К счастью, она была скромно одета: джинсы, куртка и сумка через плечо. Влезли в поезд на 42-й километр и были таковы.


В поезде подошла баба:
 «Дайте на прокорм, прости Господи»!


— Мизер рюсс! — прокомментировал Копылов.


Полустанки, желтеющая листва, зачехленные танки и «Жигули» на встречных составах — в общем, доехали.


На станции Дачная подошел мужик:
 «Давайте сложимся на жизнь хорошую»!


— На тебе, выпей, мужик!

Пошли по улице Клары Цеткин.


— Еще одна феминистка! — сказал вслух Копылов.


— Как бы не произошла катастрофа! — подумал он про себя.

Дачный сезон кончился, но малохольный друг Сосискин еще околачивался там, на даче, и ходил по участку в 25 соток — в резиновых сапогах, в плащ-палатке, сшибая головы с поганок и рассуждая о скверном влиянии космической эпопеи на произрастание грибковых спор.
 Продовольственный вопрос его мало трогал.
 Копылов подмигнул, и Сосискин молча удалился в лес.

Дача. Зеленое двухэтажное строение. С полуразрушенной печью, скрипучей лестницей и резонансом особой силы. Это была одна из тех дач, где жили и работали странные русские мыслители XIX и XX веков, где бегали мальчишки с битыми коленками — будущие гении и алкоголики, где бабушки громыхали кастрюлями и готовили незатейливый обед. В зарослях близ заборов лежали довоенные куклы и вставали на тонких ножках колонии бледных поганок.


Вошли в калитку.


— О! — сказала Хельга.


Пасмурно было. Каркали вороны. Шумели сосны.


Вошли, осмотрелись.


— Хельга!


— Да?


— Это русская дача, настоящая глушь. Сильные азиатские ветры, ах, ну да что там… давай растопим печь.!

Растопили, хотя было и не холодно. Копылов достал две бутылки водки: «Хорошо! Здесь уж нас никто не услышит!»


Дача.
 Перед лежанкой, на листах газеты «Правда» за 1948 год, лежала куча спелых антоновок. Свирепый дух шел от них. Выпили, закусили яблоком.
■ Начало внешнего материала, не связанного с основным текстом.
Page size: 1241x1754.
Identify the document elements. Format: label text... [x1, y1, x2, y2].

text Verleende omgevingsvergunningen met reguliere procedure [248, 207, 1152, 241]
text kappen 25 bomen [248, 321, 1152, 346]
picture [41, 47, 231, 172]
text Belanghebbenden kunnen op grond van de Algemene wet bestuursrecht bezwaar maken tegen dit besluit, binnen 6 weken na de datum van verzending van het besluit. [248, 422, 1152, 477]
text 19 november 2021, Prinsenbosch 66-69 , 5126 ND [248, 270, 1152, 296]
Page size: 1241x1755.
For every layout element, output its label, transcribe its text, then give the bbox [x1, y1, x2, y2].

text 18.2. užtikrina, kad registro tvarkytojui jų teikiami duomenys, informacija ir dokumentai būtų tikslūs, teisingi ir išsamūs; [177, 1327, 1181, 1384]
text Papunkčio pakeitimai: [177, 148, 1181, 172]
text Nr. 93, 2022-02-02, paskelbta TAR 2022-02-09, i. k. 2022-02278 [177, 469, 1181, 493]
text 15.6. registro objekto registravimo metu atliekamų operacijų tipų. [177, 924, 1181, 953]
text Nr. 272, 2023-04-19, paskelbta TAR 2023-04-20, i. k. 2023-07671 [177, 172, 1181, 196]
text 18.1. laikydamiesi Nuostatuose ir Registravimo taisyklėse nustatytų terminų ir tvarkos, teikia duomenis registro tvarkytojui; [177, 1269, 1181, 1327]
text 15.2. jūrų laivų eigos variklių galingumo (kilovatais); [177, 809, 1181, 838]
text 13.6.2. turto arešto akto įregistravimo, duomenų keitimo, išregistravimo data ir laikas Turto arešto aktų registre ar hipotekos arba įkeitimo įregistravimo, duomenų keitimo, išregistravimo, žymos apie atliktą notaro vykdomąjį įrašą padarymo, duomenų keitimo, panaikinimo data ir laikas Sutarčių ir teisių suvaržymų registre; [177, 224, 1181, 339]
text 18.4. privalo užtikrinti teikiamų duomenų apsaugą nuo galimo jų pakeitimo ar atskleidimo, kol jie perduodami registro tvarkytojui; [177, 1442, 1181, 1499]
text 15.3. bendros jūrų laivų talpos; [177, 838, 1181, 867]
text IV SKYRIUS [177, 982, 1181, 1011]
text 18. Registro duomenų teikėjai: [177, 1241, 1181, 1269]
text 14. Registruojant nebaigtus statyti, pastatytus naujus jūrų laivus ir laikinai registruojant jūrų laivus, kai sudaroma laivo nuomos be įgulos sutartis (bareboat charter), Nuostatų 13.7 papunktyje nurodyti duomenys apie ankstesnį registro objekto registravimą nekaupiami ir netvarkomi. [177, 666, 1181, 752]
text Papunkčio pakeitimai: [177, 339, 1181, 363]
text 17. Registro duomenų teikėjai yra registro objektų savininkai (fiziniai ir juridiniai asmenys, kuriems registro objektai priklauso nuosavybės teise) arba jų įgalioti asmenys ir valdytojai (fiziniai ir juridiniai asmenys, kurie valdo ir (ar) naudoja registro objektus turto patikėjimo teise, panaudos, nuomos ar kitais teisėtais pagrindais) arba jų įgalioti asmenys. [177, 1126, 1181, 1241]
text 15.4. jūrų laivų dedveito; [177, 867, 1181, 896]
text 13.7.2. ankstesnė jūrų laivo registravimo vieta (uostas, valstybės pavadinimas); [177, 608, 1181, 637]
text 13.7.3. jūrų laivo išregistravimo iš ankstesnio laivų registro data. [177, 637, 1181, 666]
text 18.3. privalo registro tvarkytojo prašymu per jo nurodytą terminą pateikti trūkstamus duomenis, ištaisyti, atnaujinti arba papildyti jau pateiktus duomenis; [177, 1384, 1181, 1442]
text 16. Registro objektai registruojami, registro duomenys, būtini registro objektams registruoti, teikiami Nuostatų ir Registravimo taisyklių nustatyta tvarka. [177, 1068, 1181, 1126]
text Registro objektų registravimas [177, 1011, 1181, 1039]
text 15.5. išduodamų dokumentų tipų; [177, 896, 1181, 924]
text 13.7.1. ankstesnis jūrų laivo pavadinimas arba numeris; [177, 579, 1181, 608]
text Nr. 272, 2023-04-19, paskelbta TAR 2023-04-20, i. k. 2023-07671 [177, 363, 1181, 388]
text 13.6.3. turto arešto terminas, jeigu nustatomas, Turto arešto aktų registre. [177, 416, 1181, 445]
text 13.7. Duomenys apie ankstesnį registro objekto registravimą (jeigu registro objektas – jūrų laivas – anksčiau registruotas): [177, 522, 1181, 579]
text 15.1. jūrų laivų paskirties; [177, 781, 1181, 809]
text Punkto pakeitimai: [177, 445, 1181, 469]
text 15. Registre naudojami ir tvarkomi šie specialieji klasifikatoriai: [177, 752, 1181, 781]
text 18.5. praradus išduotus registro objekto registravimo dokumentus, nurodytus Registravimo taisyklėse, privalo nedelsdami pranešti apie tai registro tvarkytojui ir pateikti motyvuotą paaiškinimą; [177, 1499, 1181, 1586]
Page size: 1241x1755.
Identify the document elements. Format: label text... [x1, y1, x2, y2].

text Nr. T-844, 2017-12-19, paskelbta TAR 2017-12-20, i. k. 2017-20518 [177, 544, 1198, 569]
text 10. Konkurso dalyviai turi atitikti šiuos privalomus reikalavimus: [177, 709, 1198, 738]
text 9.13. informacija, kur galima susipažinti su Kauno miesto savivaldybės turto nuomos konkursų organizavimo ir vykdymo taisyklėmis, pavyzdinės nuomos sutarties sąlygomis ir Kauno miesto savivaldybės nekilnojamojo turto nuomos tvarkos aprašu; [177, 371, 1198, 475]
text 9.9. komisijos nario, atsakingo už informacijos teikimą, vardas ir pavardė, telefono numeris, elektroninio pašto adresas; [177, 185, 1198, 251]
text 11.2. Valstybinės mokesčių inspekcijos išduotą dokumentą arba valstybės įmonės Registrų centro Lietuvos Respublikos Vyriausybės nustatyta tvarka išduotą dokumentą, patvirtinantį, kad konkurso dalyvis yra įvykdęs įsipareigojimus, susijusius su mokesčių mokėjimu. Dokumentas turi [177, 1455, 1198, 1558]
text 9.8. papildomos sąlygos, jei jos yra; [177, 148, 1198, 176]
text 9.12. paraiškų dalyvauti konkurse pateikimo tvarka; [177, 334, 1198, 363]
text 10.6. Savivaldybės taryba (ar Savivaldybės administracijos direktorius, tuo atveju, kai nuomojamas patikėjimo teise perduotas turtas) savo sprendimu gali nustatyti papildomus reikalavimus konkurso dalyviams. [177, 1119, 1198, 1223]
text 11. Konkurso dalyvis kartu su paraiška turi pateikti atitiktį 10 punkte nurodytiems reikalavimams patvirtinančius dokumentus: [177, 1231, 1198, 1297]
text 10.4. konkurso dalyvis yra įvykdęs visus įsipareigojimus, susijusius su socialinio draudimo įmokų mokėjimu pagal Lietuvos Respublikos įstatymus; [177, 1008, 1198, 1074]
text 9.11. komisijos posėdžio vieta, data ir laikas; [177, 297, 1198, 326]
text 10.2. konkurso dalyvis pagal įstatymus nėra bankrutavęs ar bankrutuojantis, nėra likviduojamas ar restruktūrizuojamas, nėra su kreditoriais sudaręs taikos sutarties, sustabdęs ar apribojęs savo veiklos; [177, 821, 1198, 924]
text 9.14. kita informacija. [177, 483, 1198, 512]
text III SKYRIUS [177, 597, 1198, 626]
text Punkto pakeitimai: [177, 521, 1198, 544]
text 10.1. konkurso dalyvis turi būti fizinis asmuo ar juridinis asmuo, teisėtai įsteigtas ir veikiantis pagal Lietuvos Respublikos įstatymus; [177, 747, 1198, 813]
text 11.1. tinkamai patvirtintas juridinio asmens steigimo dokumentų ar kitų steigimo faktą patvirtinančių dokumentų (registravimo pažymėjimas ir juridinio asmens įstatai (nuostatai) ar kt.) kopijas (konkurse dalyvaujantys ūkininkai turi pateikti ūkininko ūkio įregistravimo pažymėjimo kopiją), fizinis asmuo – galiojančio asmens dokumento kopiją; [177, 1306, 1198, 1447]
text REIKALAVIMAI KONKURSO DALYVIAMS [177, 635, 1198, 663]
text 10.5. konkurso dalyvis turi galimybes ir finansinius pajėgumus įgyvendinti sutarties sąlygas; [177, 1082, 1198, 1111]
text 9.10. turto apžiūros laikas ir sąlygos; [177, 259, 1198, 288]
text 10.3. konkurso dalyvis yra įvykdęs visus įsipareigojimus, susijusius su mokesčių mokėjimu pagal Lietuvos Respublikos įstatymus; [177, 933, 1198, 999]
Что-то лопнуло в печи. Хельга прижалась к нему.


— Что Гамбург? — сказал Копылов. — Что ваша пресная, размеренная жизнь?


Немка стала раздеваться.


Три часа продолжалась эта любовь. Над Подмосковьем прошли грозовые дожди и снова выглянуло солнце. Пролаяли собаки.


— Возьми вот это яблоко, — предложил Копылов. — Аугуст-апфель.


— Что скажет дайне фрау?


— Что скажет?


— Да.


— Ничего не скажет.


Зажег сигарету, дал затянуться Хельге: «Жена спросит: почему ты пил водку в Загорске»?


— Мне казалось, что я все это видела: дача, Россия, любовь…


— В страшном сне?


— Нет…


— Любовь в военное время всегда прекрасна, интенсивна. — сказал Копылов. — «Холодная война» — это тоже война, а русская разруха — всегда как война.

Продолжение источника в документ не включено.